Go to the line in the entries below that holds "độ bẩn của mái tôn, các loại vết bẩn có" and repeat exactly from there through the line that holds "Bước 2: Chuẩn bị thiết bị", inclusive.

══ Material for the task

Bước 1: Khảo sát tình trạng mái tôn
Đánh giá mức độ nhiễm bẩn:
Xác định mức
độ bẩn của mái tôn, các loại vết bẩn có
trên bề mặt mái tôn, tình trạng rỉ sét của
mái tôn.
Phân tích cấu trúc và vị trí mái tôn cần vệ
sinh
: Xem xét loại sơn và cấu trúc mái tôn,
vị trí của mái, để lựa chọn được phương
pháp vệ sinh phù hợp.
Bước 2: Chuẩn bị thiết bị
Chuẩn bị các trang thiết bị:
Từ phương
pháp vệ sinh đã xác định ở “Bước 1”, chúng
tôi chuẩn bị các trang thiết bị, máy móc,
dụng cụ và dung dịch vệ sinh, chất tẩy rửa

════

Solution to this exercise:
độ bẩn của mái tôn, các loại vết bẩn có
trên bề mặt mái tôn, tình trạng rỉ sét của
mái tôn.
Phân tích cấu trúc và vị trí mái tôn cần vệ
sinh
: Xem xét loại sơn và cấu trúc mái tôn,
vị trí của mái, để lựa chọn được phương
pháp vệ sinh phù hợp.
Bước 2: Chuẩn bị thiết bị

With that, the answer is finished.